Educators Tell Congress COVID-19 Leaves Schools Vastly Underfunded
WASHINGTON — School administrators cautioned Congress Monday about underfunding education as the COVID-19 epidemic takes a big bite out of government appropriations.
They said many schoolchildren already are falling behind in their studies while they face a likelihood of fewer teachers and bigger classes in the fall.
About a half-million teachers have been laid off since the epidemic started spreading widely in the United States earlier this year, Rebecca Pringle, vice president of the National Education Association, told the House Education and Labor Committee.
Another two million face layoffs in the next couple of years without large subsidies, she said.
“This would be devastating to students that are in schools that already are under-resourced,” Pringle said.
She testified during a hearing to help Congress decide whether to allocate more money to schools as lawmakers consider another round of funding for the Coronavirus Aid, Relief, and Economic Security Act, also known as the CARES Act.
The federal law was intended to help the U.S. economy withstand the devastation of the COVID-19 pandemic and business shutdowns. The original $2 trillion bill Congress approved in late March included a half-billion dollars in direct payments to Americans and about $508 billion in low-interest loans to industry.
More than $30 billion went to schools, largely to keep teachers on their payrolls. Now the money is running out, prompting educators to ask for more. The nonprofit Education Trust estimates their profession needs at least $175 billion in relief funds for public schools nationwide to operate near normal levels.
Many Republicans warn that the deficits Congress is creating with bailout funding could create worse consequences than any short-term benefits.
“It is irresponsible to throw more money” at the problem of school funding, said Virginia Foxx, R-N.C..
The result would be a “further burdening taxpayers,” she said.
School children typically start forgetting their lessons within weeks after school lets out for the summer, which is known as the “summer slide,” said House Education and Labor Committee Chairman Robert Scott, D-Va..
“This year the summer slide started a few months earlier than usual,” he said.
A common strategy for the roughly 90% of the nation’s public schools that shut down to slow the spread of COVID-19 was to switch to virtual learning through the Internet.

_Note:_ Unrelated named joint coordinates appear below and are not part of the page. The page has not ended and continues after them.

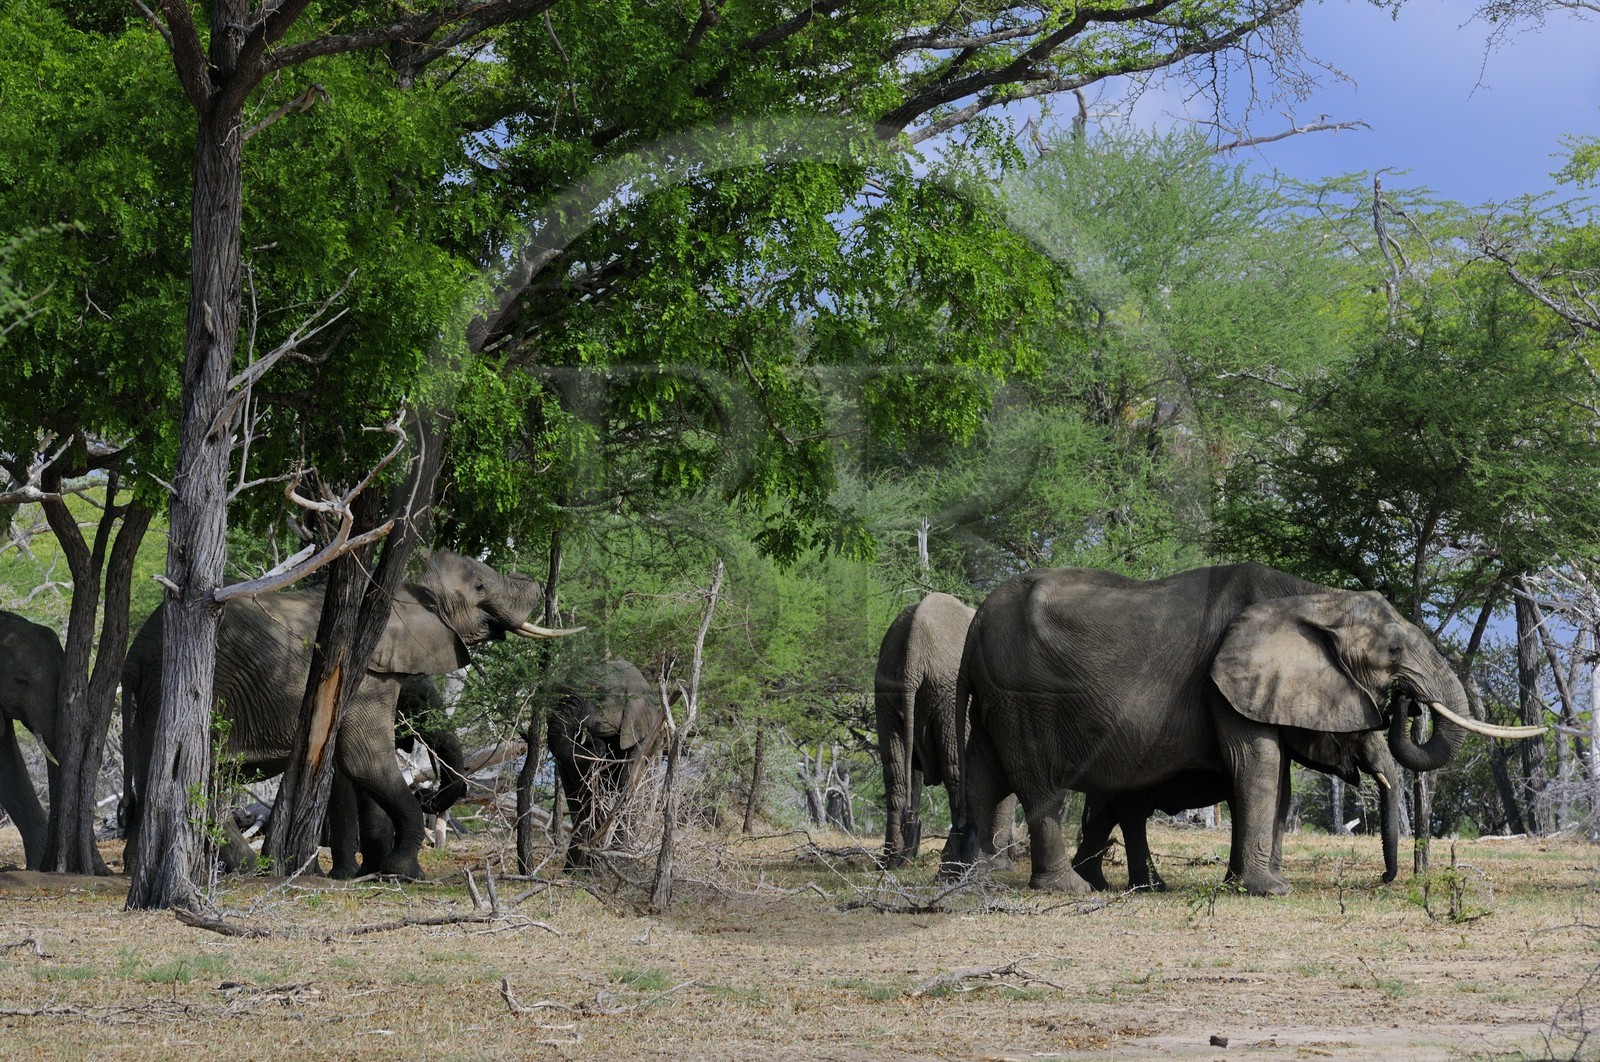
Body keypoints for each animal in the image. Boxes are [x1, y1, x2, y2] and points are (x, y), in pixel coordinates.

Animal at [122, 551, 574, 879]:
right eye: (479, 586)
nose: (429, 796)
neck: (395, 585)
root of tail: (134, 653)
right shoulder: (364, 674)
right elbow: (365, 762)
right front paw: (403, 873)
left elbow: (354, 772)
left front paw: (366, 871)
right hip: (192, 687)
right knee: (198, 777)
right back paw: (252, 871)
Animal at [547, 659, 666, 871]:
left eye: (600, 695)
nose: (592, 740)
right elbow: (578, 796)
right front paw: (575, 871)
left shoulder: (639, 736)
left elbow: (624, 789)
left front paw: (606, 865)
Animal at [874, 593, 1015, 869]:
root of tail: (914, 651)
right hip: (947, 692)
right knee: (956, 771)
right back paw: (957, 857)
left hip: (887, 689)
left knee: (895, 773)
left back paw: (892, 862)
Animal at [1072, 728, 1401, 892]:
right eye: (1361, 734)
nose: (1384, 876)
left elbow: (1280, 796)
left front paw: (1237, 880)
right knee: (1131, 814)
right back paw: (1150, 887)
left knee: (1107, 815)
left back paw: (1094, 882)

However, educators and lawmakers agreed Monday at the hearing that virtual learning is a poor substitute for classroom teaching.
“All of the studies are showing that virtual learning has failed to provide an adequate education to our kids,” said Rep. Jim Banks, R-Ind..
A proposal circulating in some districts for the fall semester is a hybrid model in which students switch periodically between in-person and remote learning.
However, Rep. Elise Stefanik, R-N.Y., said that in rural areas, “There are some districts where as much as 50% of the students do not have access to broadband.”
The lack of Internet access is greatest for many low-income minority students, according to the educators.